Schon als Kinder werden wir dazu angeregt, unsere Erfahrungen auf eine Art zu beschreiben, die diese Erfahrungen sowohl auszudrücken als auch zu bestätigen scheint. Später bestimmen diese Ausdrucksweisen dann, wie uns die Welt erscheint.

„David liebt Jane.“– „Tim sah den Bus.“ … Bereits unsere ersten Formulierungen unterteilen Erfahrung in ‚ich‘ und ‚anderes‘, ‚ich‘ und ‚die Welt‘, in ein Subjekt, das erfährt, und ein Objekt, das erfahren wird. Und unsere Erfahrung scheint von da an diese Formulierungen zu bestätigen.

Aber in einem bestimmten Stadium ahnen wir, dass diese Formulierungen nicht unsere Erfahrung zum Ausdruck bringen, sondern dass sie unsere Erfahrung bestimmen.

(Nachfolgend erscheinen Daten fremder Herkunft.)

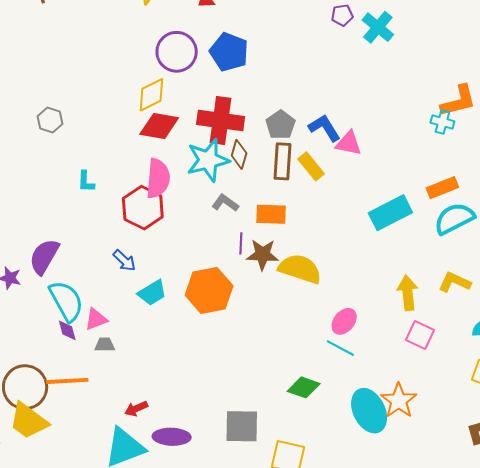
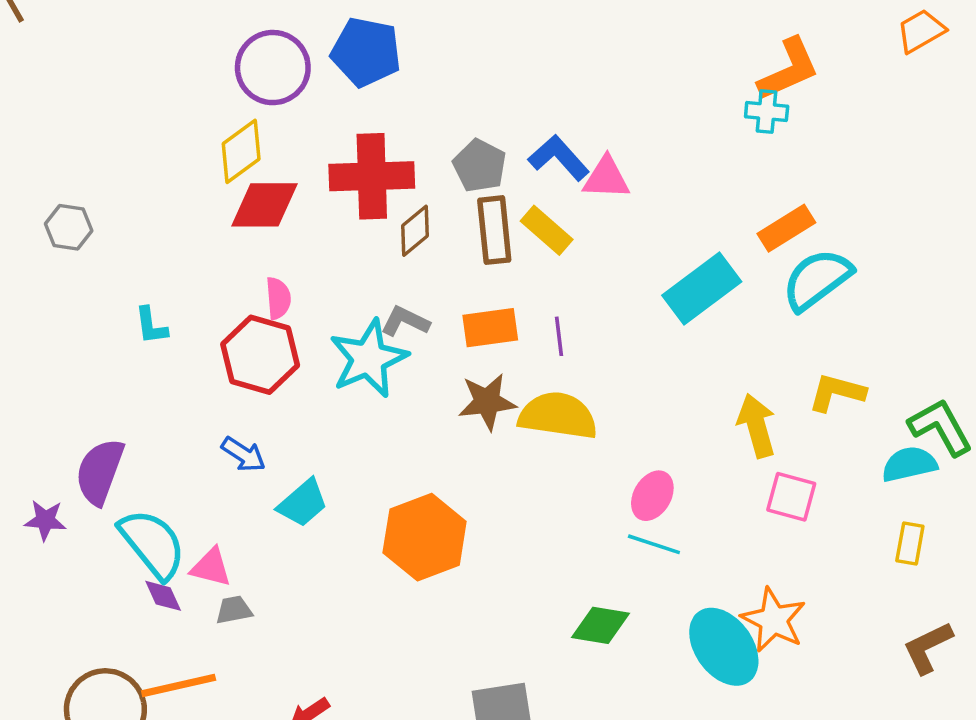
brown diamond: (239, 154) -> (415, 231), turned 44
cyan star: (208, 160) -> (369, 359), moved
pink semicircle: (158, 178) -> (278, 298), size x0.6
purple line: (241, 243) -> (559, 336), moved
orange hexagon: (209, 291) -> (425, 537), moved
pink triangle: (96, 319) -> (211, 567), turned 45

Dieses Buch beschäftigt sich nicht mit einzelnen Eigenschaften der Erfahrung, sondern mit Erfahrung selbst. Es erforscht die grundsätzliche Natur von Erfahrung. Was ist dieses ‚ich‘? Was ist dieses ‚andere‘, diese ‚Welt‘? Und was ist dieses ‚Erfahren‘, das die beiden Pole zu verbinden scheint?

Die essenzielle Entdeckung aller großen spirituellen Traditionen ist die Übereinstimmung von BEWUSSTSEIN und REALITÄT. Es ist die Entdeckung, dass die grundlegende Natur eines jeden Einzelnen von uns mit der grundlegenden Natur des Universums übereinstimmt.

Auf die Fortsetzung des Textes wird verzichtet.